In talking about his film, Corey Sherman points out that usually young gay teenagers are portrayed as thin, white, and conventionally attractive. Since he grew up as a ‘big boy’ himself, Sherman felt that he wanted to reflect his own experience on the screen. “I almost never saw anything that showed bigger people respect and treated their stories as if they were just as important as the thinner characters, and that their characters were as worthy of romance. If the character was big and likeable, then they were just the sidekick or they were just a complete joke.”
Early on, Jamie struggles to take his tee-shirt off to swim in the lake. By the end of the film, he has changed and actually goes into the lake with his brother topless. Nothing more is said of it. He has become comfortable in his own skin, and that is how Jamie fantasizes himself in a scene where he imagines hooking up with Dan later in life when he is in his 20s. “When he manifests himself in the future,” Sherman explains, “he’s not a thin supermodel. He’s still a big guy. That’s part of who he is, and he doesn’t find that’s something that he needs to get rid of to be attractive.”
There is no cliched “coming out” scene on the part of Jamie.

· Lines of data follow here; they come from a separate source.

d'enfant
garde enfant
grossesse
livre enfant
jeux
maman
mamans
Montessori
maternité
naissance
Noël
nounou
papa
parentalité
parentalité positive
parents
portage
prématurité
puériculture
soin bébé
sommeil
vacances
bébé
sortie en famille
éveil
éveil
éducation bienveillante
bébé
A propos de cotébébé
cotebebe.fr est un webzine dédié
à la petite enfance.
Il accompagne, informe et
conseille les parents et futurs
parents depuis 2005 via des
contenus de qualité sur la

It’s a quiet realization on the part of Jamie that it’s alright to be attracted to another man. He doesn’t feel pressured to act out standard positions about masculinity or sexuality. “Just because I was big then – and I still am – I’d have felt this feeling of being validated, and being shown that my body is attractive too.”
16-year-old lead actor, Isaac Krasner, provides a breakthrough performance reminiscent of Jason Schwartzman in Rushmore. His 14-year-old character, Jamie, also exudes the studied charm and comic fastidiousness of Rushmore’s hero Max Fischer. David Johnson as Dan is charming in his own way and kind-hearted in the latitude, he gives to this ‘big boy’ teenager who is trying to figure things out.